Does Goode consider healthcare a right? “I believe the government should assist persons with healthcare treatment,” he says, “and we do. Medicaid is a joint effort of federal and state. [Depending] on the amount of income you have and your [eligibility] status, you get free healthcare in this country.”

But not all poor people qualify for Medicaid. And because of low reimbursement amounts, not all doctors accept it.

Goode is wary of “socialized medicine” and mentions the Canadian and the British programs. “You have a lot of folks in Britain and Canada and every other country coming to America for healthcare treatment,” he says. “I’ve not heard of many persons going to Mexico or Canada for their healthcare.”

Al Weed, Goode’s Democratic opponent, says Americans aren’t going north for healthcare because they’re not Canadian citizens and therefore not entitled to that country’s medical care. Weed calls the U.S. system fractured.

“When you get sick, you should be able to see a doctor,” says Weed. “It’s that simple.”

He disagrees that a single-payer system, which he supports, constitutes “socialized medicine.” A single payer system, he says, would serve as an expanded Medicare, providing choice of doctors and hospitals– and prescription drug coverage.

The plan calls for small co-pays depending on the service provided.

“We already pay more than enough to have single-payer universal coverage,” Weed maintains. “A national health insurance program could save approximately $150 billion on paperwork alone.”

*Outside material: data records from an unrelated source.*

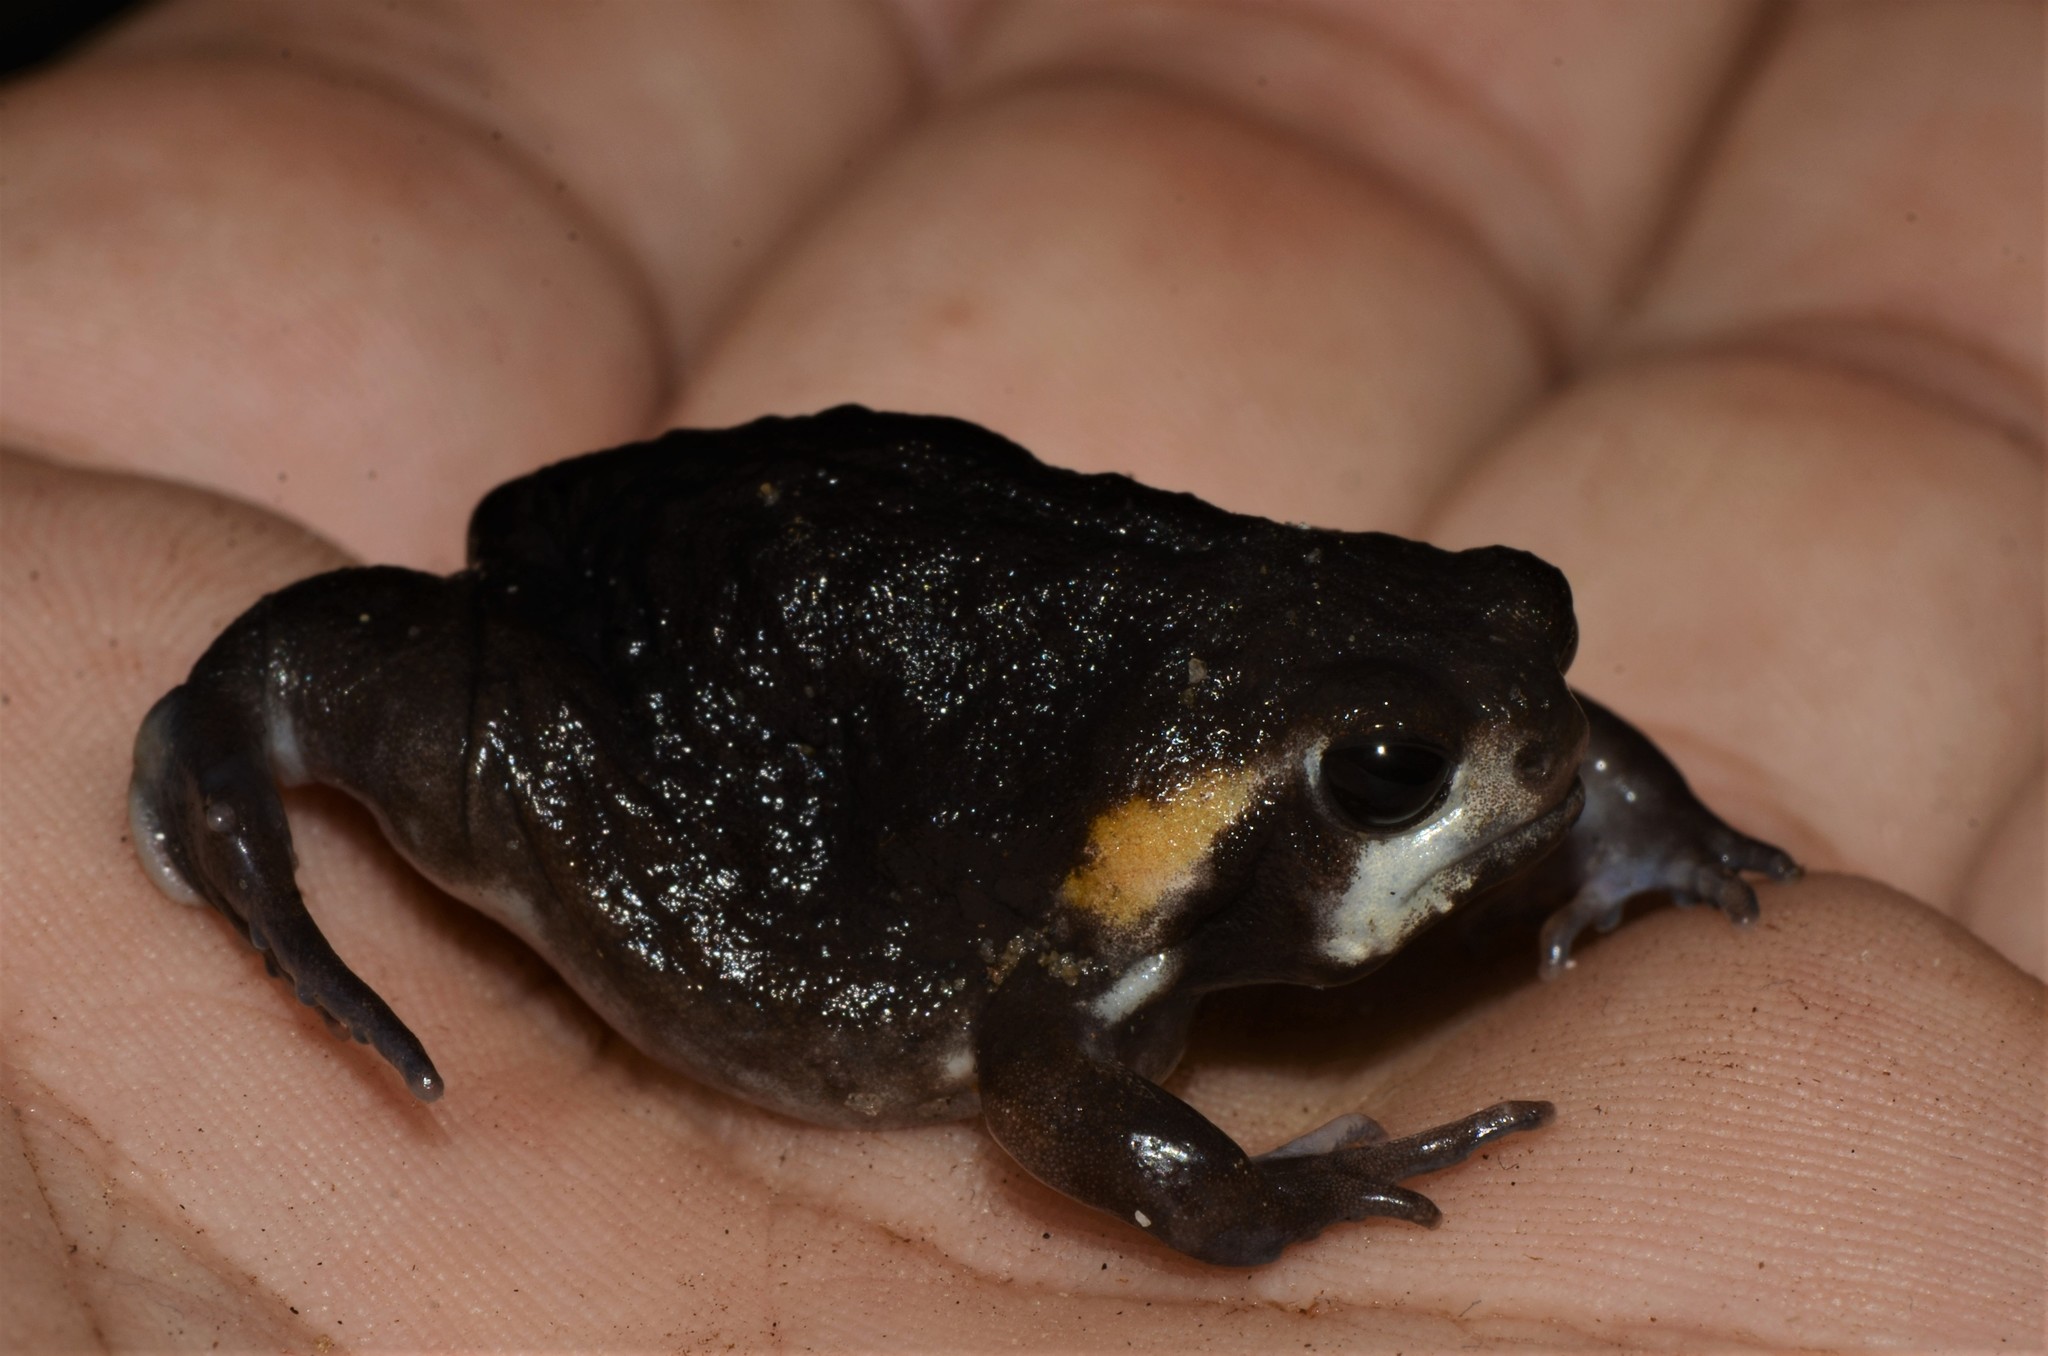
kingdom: Animalia
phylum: Chordata
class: Amphibia
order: Anura
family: Brevicipitidae
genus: Breviceps
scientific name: Breviceps mossambicus
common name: Mozambique rain frog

The candidates agree on one thing: The compensation package for the CEO of Anthem Insurance. Goode called it “absurd.” Weed thinks it’s par for the course.

“It’s why private insurance companies have overheads of up to 20 percent,” he says. “It does nothing for patient care.”



 Alice is feeling better and is thankful for all the care she’s gotten. She’s looking forward to eating real food again. After waiting her turn and finally seeing a dentist at the Charlottesville Free Clinic, she says her dentures should be ready by December.